— Start DATA SUPPLIED —

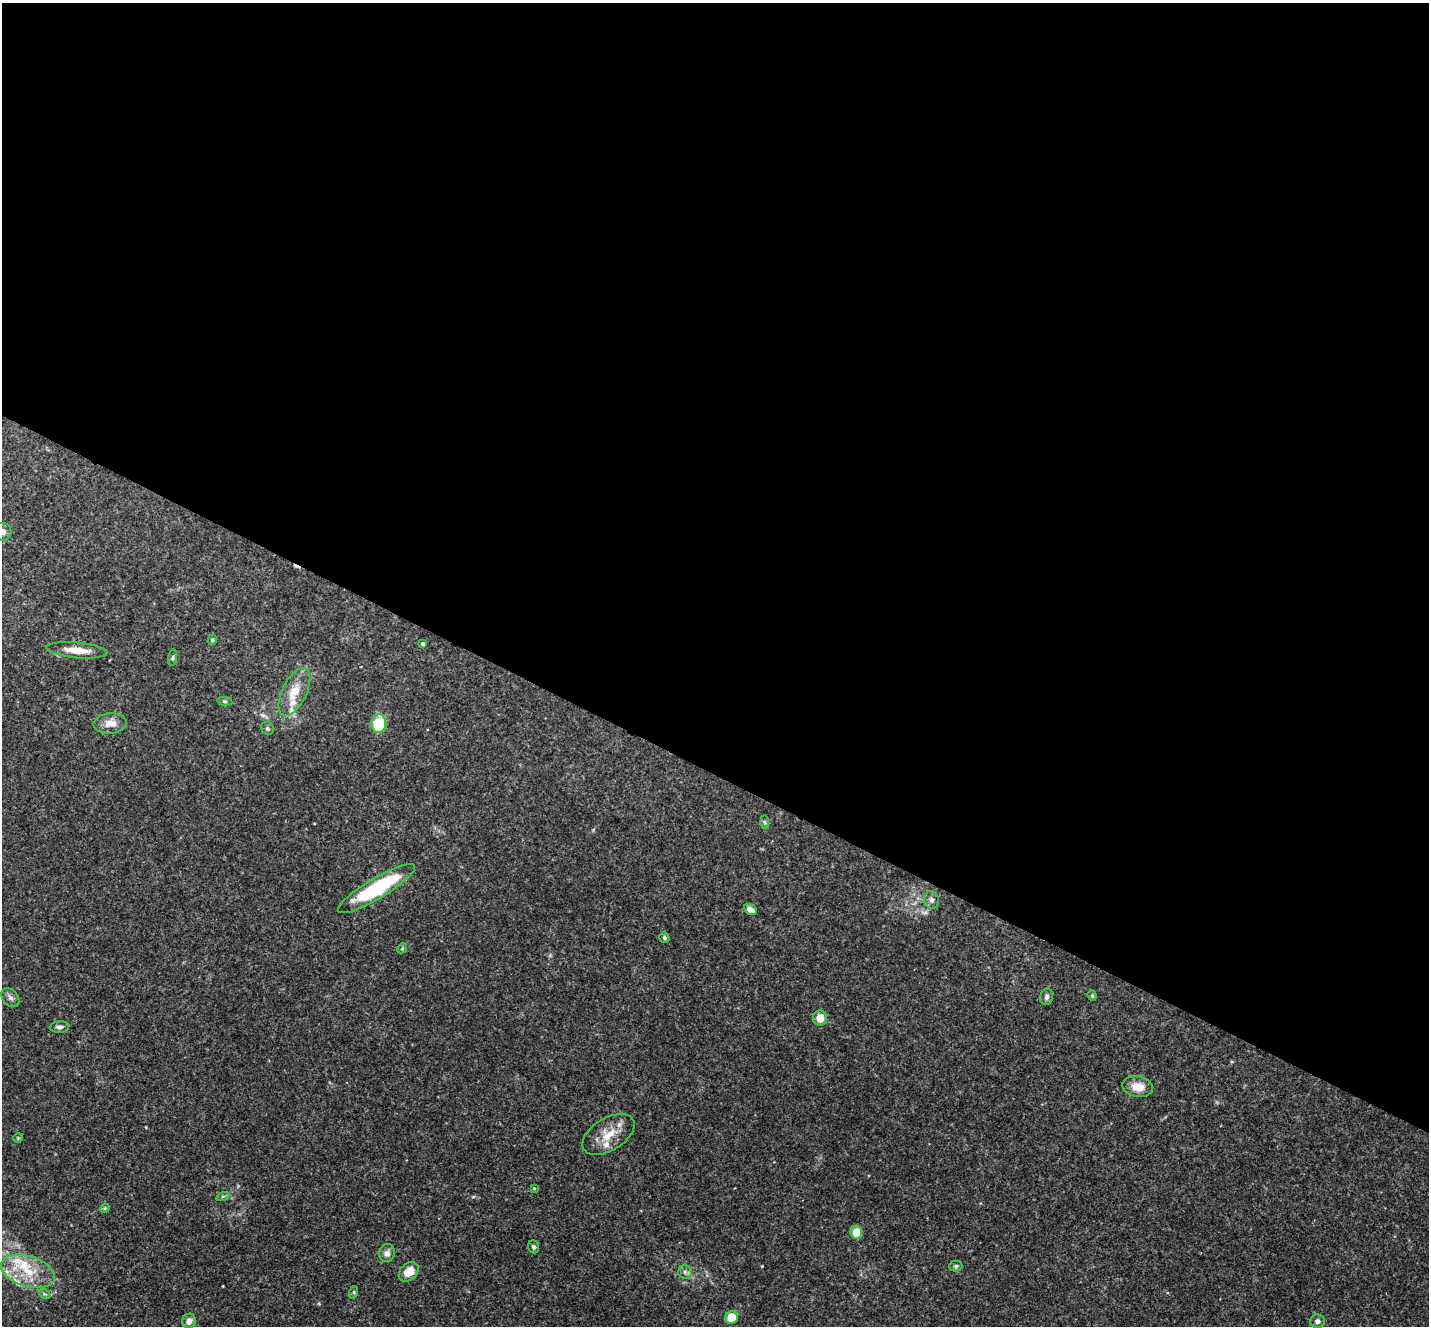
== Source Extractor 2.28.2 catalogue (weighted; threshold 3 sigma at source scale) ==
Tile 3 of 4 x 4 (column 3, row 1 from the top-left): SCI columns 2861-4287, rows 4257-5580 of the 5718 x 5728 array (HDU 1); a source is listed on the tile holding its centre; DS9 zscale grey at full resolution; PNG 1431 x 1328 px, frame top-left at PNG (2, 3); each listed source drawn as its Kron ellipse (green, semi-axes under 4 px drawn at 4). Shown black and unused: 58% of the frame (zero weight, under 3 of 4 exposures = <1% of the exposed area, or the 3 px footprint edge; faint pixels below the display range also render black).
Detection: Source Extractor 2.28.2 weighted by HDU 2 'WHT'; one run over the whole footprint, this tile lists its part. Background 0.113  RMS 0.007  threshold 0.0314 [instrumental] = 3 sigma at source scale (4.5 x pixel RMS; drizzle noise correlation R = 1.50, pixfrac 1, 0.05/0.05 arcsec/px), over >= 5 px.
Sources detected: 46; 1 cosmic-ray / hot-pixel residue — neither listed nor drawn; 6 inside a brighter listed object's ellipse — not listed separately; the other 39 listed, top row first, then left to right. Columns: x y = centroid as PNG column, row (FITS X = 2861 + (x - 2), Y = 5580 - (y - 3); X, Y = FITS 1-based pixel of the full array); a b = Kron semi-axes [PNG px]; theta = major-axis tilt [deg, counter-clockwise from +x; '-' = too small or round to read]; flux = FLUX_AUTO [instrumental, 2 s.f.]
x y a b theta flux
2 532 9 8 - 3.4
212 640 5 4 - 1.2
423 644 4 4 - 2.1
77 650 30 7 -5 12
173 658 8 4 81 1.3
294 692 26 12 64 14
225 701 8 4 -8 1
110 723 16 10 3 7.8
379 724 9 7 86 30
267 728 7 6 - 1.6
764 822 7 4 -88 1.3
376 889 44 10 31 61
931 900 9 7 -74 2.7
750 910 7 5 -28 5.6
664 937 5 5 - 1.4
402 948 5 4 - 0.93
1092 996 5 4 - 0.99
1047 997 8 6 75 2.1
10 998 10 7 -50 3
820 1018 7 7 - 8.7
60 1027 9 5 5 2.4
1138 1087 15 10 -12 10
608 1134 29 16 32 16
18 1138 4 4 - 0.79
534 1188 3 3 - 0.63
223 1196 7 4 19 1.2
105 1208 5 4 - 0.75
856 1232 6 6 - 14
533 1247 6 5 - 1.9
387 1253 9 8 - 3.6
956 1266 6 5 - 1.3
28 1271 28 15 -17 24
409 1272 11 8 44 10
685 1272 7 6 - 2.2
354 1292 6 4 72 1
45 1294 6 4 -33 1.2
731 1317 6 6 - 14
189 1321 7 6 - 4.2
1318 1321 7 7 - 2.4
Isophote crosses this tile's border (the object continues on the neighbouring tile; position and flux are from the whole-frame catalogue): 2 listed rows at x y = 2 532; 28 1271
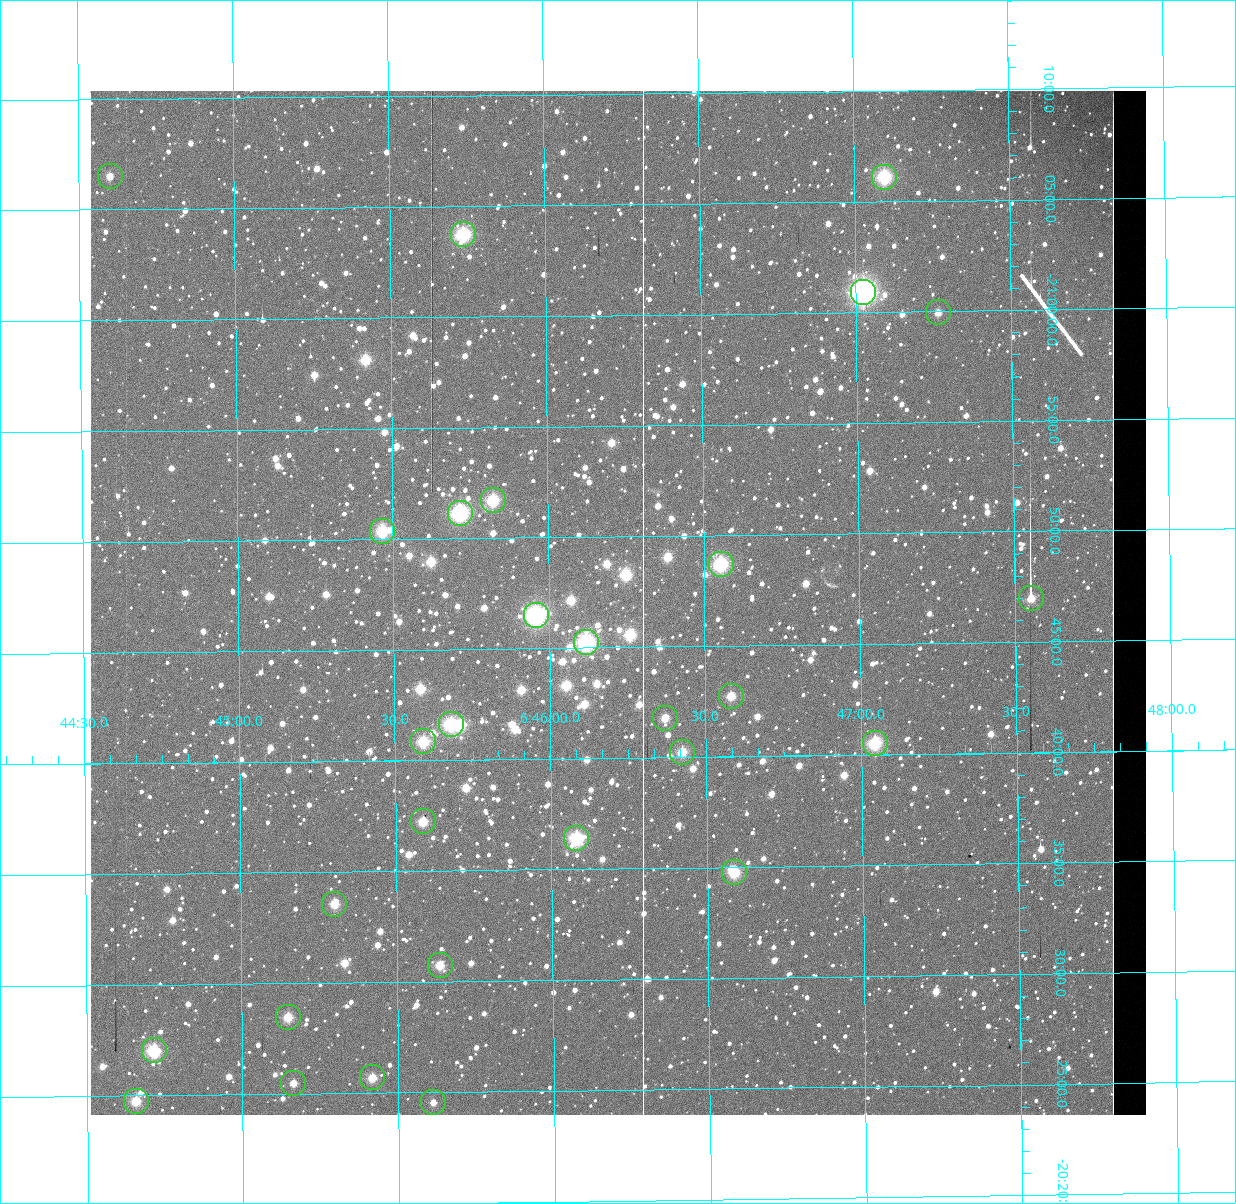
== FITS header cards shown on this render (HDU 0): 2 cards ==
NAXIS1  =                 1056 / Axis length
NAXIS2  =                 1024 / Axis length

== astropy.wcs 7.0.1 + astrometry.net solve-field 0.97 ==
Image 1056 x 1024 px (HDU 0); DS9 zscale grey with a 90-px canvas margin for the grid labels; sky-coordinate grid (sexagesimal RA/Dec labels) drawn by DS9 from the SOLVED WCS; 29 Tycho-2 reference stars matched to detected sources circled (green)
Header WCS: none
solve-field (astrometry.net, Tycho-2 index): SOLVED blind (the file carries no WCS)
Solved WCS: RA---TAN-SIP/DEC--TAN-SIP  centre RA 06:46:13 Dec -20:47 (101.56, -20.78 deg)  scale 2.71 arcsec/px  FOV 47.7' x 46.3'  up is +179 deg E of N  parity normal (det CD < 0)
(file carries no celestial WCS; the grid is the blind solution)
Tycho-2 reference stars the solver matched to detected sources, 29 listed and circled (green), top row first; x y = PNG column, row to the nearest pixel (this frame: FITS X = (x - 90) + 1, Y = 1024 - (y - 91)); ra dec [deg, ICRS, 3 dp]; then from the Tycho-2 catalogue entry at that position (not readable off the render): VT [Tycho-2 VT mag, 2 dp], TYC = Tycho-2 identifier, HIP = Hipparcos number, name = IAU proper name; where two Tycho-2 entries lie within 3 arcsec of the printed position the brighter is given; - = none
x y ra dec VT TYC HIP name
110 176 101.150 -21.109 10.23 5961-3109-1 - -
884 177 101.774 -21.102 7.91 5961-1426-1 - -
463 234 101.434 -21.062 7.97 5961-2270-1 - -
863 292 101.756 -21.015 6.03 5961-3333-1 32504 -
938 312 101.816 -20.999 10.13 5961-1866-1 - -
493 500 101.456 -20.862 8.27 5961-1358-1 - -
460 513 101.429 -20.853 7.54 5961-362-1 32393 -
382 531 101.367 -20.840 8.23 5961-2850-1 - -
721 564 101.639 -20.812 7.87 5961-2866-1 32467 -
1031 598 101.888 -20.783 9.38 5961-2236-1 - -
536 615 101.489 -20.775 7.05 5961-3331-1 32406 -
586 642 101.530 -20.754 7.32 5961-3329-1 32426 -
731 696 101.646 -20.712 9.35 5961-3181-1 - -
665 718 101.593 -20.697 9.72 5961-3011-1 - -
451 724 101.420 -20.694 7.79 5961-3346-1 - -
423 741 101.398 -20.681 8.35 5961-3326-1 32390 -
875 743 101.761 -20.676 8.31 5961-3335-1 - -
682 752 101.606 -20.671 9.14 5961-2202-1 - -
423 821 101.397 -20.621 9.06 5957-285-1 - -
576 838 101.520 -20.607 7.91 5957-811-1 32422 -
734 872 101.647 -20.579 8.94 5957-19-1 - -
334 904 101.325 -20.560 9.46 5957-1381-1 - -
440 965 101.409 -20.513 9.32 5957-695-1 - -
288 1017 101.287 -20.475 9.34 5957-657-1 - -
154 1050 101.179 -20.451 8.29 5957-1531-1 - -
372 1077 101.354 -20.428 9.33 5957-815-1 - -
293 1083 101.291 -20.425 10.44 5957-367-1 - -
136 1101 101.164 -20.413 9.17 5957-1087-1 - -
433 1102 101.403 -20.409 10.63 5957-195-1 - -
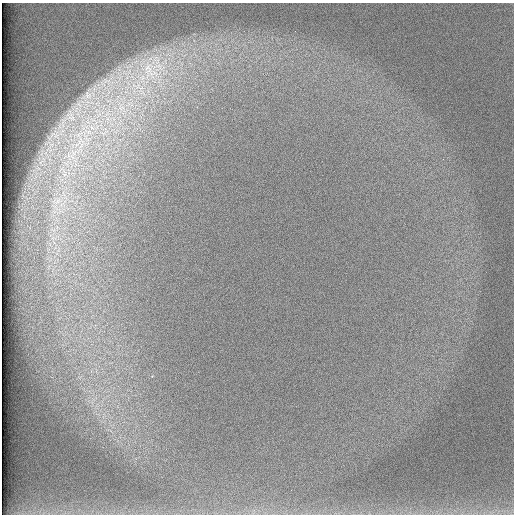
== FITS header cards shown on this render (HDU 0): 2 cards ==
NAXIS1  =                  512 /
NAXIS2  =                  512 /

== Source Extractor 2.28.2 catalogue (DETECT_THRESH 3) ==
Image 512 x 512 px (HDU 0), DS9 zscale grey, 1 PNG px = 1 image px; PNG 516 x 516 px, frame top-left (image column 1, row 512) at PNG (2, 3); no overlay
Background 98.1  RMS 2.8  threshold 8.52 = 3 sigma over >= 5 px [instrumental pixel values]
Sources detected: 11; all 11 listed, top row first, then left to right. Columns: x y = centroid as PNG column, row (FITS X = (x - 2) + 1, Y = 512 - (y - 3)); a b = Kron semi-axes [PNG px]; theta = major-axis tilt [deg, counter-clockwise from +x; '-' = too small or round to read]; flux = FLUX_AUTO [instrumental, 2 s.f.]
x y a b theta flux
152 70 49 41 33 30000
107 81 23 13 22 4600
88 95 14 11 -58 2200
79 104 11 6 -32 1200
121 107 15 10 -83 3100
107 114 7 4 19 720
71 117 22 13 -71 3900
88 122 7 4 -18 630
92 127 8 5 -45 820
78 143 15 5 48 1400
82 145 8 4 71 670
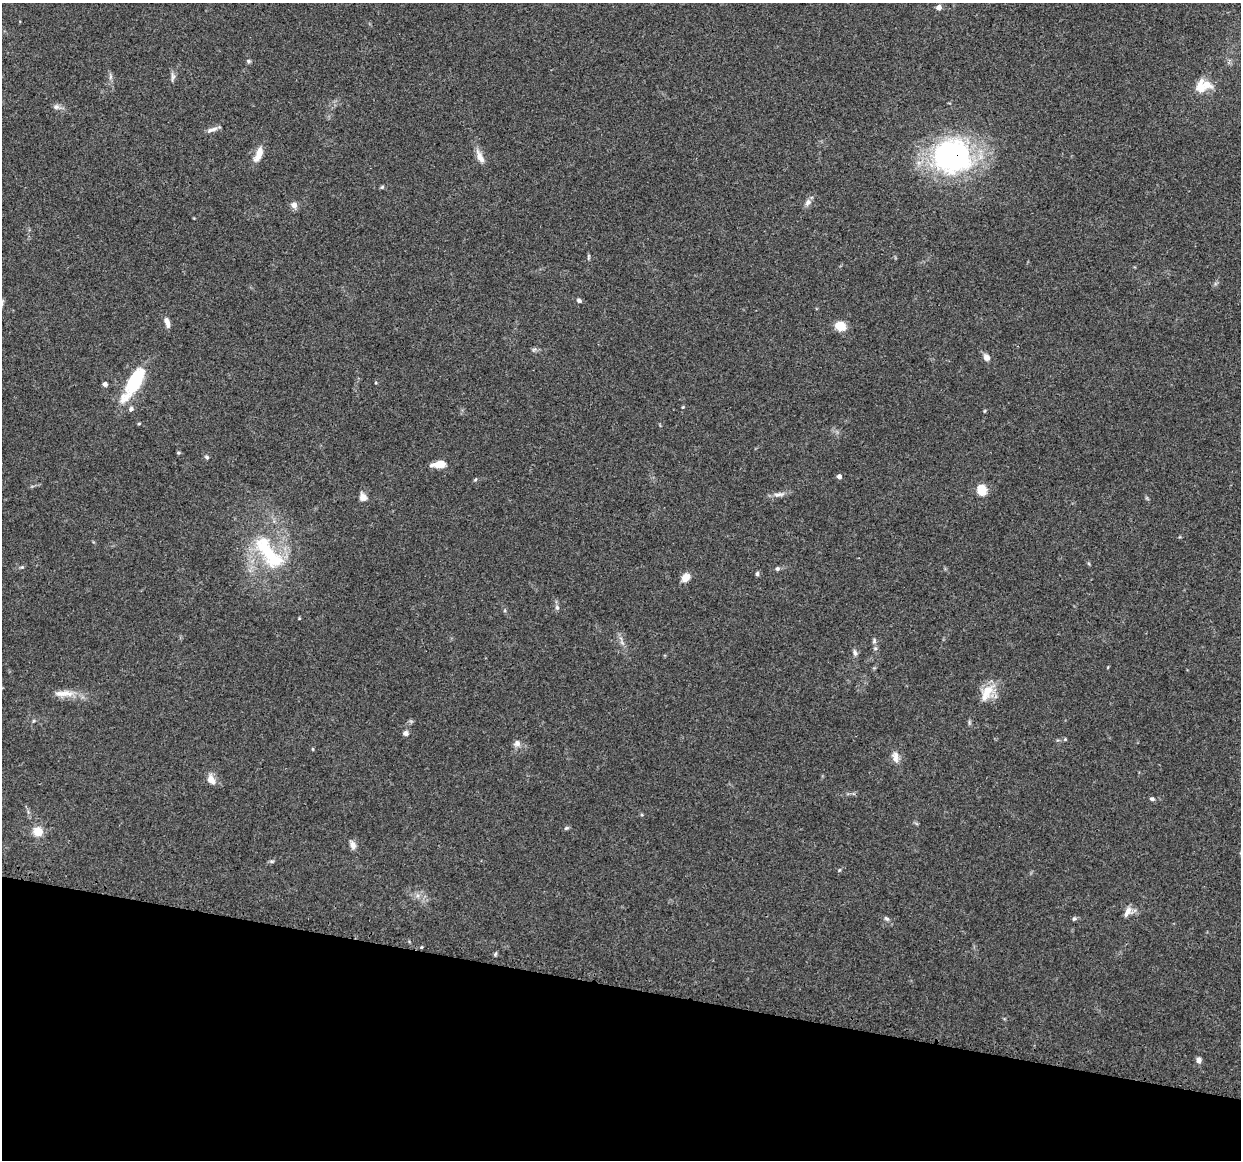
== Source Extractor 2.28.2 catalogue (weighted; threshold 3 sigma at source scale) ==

— End DATA SUPPLIED —

[INSTRUCTION]
Write out all the text of the rows above as a numbered list, one line per item. Drop blank lines and leave out the pictures.

[RESPONSE BELOW]
1. == Source Extractor 2.28.2 catalogue (weighted; threshold 3 sigma at source scale) ==
2. Tile 3 of 4 x 4 (column 3, row 1 from the top-left): SCI columns 2861-4287, rows 4257-5580 of the 5718 x 5728 array (HDU 1); a source is listed on the tile holding its centre; DS9 zscale grey at full resolution; PNG 1431 x 1328 px, frame top-left at PNG (2, 3); each listed source drawn as its Kron ellipse (green, semi-axes under 4 px drawn at 4). Shown black and unused: 58% of the frame (zero weight, under 3 of 4 exposures = <1% of the exposed area, or the 3 px footprint edge; faint pixels below the display range also render black).
3. Detection: Source Extractor 2.28.2 weighted by HDU 2 'WHT'; one run over the whole footprint, this tile lists its part. Background 0.113  RMS 0.007  threshold 0.0314 [instrumental] = 3 sigma at source scale (4.5 x pixel RMS; drizzle noise correlation R = 1.50, pixfrac 1, 0.05/0.05 arcsec/px), over >= 5 px.
4. Sources detected: 46; 1 cosmic-ray / hot-pixel residue — neither listed nor drawn; 6 inside a brighter listed object's ellipse — not listed separately; the other 39 listed, top row first, then left to right. Columns: x y = centroid as PNG column, row (FITS X = 2861 + (x - 2), Y = 5580 - (y - 3); X, Y = FITS 1-based pixel of the full array); a b = Kron semi-axes [PNG px]; theta = major-axis tilt [deg, counter-clockwise from +x; '-' = too small or round to read]; flux = FLUX_AUTO [instrumental, 2 s.f.]
5. x y a b theta flux
6. 2 532 9 8 - 3.4
7. 212 640 5 4 - 1.2
8. 423 644 4 4 - 2.1
9. 77 650 30 7 -5 12
10. 173 658 8 4 81 1.3
11. 294 692 26 12 64 14
12. 225 701 8 4 -8 1
13. 110 723 16 10 3 7.8
14. 379 724 9 7 86 30
15. 267 728 7 6 - 1.6
16. 764 822 7 4 -88 1.3
17. 376 889 44 10 31 61
18. 931 900 9 7 -74 2.7
19. 750 910 7 5 -28 5.6
20. 664 937 5 5 - 1.4
21. 402 948 5 4 - 0.93
22. 1092 996 5 4 - 0.99
23. 1047 997 8 6 75 2.1
24. 10 998 10 7 -50 3
25. 820 1018 7 7 - 8.7
26. 60 1027 9 5 5 2.4
27. 1138 1087 15 10 -12 10
28. 608 1134 29 16 32 16
29. 18 1138 4 4 - 0.79
30. 534 1188 3 3 - 0.63
31. 223 1196 7 4 19 1.2
32. 105 1208 5 4 - 0.75
33. 856 1232 6 6 - 14
34. 533 1247 6 5 - 1.9
35. 387 1253 9 8 - 3.6
36. 956 1266 6 5 - 1.3
37. 28 1271 28 15 -17 24
38. 409 1272 11 8 44 10
39. 685 1272 7 6 - 2.2
40. 354 1292 6 4 72 1
41. 45 1294 6 4 -33 1.2
42. 731 1317 6 6 - 14
43. 189 1321 7 6 - 4.2
44. 1318 1321 7 7 - 2.4
45. Isophote crosses this tile's border (the object continues on the neighbouring tile; position and flux are from the whole-frame catalogue): 2 listed rows at x y = 2 532; 28 1271
46. == FITS header cards shown on this render (HDU 0): 2 cards ==
47. NAXIS1  =                 1056 / Axis length
48. NAXIS2  =                 1024 / Axis length
49. == astropy.wcs 7.0.1 + astrometry.net solve-field 0.97 ==
50. Image 1056 x 1024 px (HDU 0); DS9 zscale grey with a 90-px canvas margin for the grid labels; sky-coordinate grid (sexagesimal RA/Dec labels) drawn by DS9 from the SOLVED WCS; 29 Tycho-2 reference stars matched to detected sources circled (green)
51. Header WCS: none
52. solve-field (astrometry.net, Tycho-2 index): SOLVED blind (the file carries no WCS)
53. Solved WCS: RA---TAN-SIP/DEC--TAN-SIP  centre RA 06:46:13 Dec -20:47 (101.56, -20.78 deg)  scale 2.71 arcsec/px  FOV 47.7' x 46.3'  up is +179 deg E of N  parity normal (det CD < 0)
54. (file carries no celestial WCS; the grid is the blind solution)
55. Tycho-2 reference stars the solver matched to detected sources, 29 listed and circled (green), top row first; x y = PNG column, row to the nearest pixel (this frame: FITS X = (x - 90) + 1, Y = 1024 - (y - 91)); ra dec [deg, ICRS, 3 dp]; then from the Tycho-2 catalogue entry at that position (not readable off the render): VT [Tycho-2 VT mag, 2 dp], TYC = Tycho-2 identifier, HIP = Hipparcos number, name = IAU proper name; where two Tycho-2 entries lie within 3 arcsec of the printed position the brighter is given; - = none
56. x y ra dec VT TYC HIP name
57. 110 176 101.150 -21.109 10.23 5961-3109-1 - -
58. 884 177 101.774 -21.102 7.91 5961-1426-1 - -
59. 463 234 101.434 -21.062 7.97 5961-2270-1 - -
60. 863 292 101.756 -21.015 6.03 5961-3333-1 32504 -
61. 938 312 101.816 -20.999 10.13 5961-1866-1 - -
62. 493 500 101.456 -20.862 8.27 5961-1358-1 - -
63. 460 513 101.429 -20.853 7.54 5961-362-1 32393 -
64. 382 531 101.367 -20.840 8.23 5961-2850-1 - -
65. 721 564 101.639 -20.812 7.87 5961-2866-1 32467 -
66. 1031 598 101.888 -20.783 9.38 5961-2236-1 - -
67. 536 615 101.489 -20.775 7.05 5961-3331-1 32406 -
68. 586 642 101.530 -20.754 7.32 5961-3329-1 32426 -
69. 731 696 101.646 -20.712 9.35 5961-3181-1 - -
70. 665 718 101.593 -20.697 9.72 5961-3011-1 - -
71. 451 724 101.420 -20.694 7.79 5961-3346-1 - -
72. 423 741 101.398 -20.681 8.35 5961-3326-1 32390 -
73. 875 743 101.761 -20.676 8.31 5961-3335-1 - -
74. 682 752 101.606 -20.671 9.14 5961-2202-1 - -
75. 423 821 101.397 -20.621 9.06 5957-285-1 - -
76. 576 838 101.520 -20.607 7.91 5957-811-1 32422 -
77. 734 872 101.647 -20.579 8.94 5957-19-1 - -
78. 334 904 101.325 -20.560 9.46 5957-1381-1 - -
79. 440 965 101.409 -20.513 9.32 5957-695-1 - -
80. 288 1017 101.287 -20.475 9.34 5957-657-1 - -
81. 154 1050 101.179 -20.451 8.29 5957-1531-1 - -
82. 372 1077 101.354 -20.428 9.33 5957-815-1 - -
83. 293 1083 101.291 -20.425 10.44 5957-367-1 - -
84. 136 1101 101.164 -20.413 9.17 5957-1087-1 - -
85. 433 1102 101.403 -20.409 10.63 5957-195-1 - -
86. == FITS header cards shown on this render (HDU 0): 2 cards ==
87. NAXIS1  =                  512 /
88. NAXIS2  =                  512 /
89. == Source Extractor 2.28.2 catalogue (DETECT_THRESH 3) ==
90. Image 512 x 512 px (HDU 0), DS9 zscale grey, 1 PNG px = 1 image px; PNG 516 x 516 px, frame top-left (image column 1, row 512) at PNG (2, 3); no overlay
91. Background 98.1  RMS 2.8  threshold 8.52 = 3 sigma over >= 5 px [instrumental pixel values]
92. Sources detected: 11; all 11 listed, top row first, then left to right. Columns: x y = centroid as PNG column, row (FITS X = (x - 2) + 1, Y = 512 - (y - 3)); a b = Kron semi-axes [PNG px]; theta = major-axis tilt [deg, counter-clockwise from +x; '-' = too small or round to read]; flux = FLUX_AUTO [instrumental, 2 s.f.]
93. x y a b theta flux
94. 152 70 49 41 33 30000
95. 107 81 23 13 22 4600
96. 88 95 14 11 -58 2200
97. 79 104 11 6 -32 1200
98. 121 107 15 10 -83 3100
99. 107 114 7 4 19 720
100. 71 117 22 13 -71 3900
101. 88 122 7 4 -18 630
102. 92 127 8 5 -45 820
103. 78 143 15 5 48 1400
104. 82 145 8 4 71 670
105. == Source Extractor 2.28.2 catalogue (weighted; threshold 3 sigma at source scale) ==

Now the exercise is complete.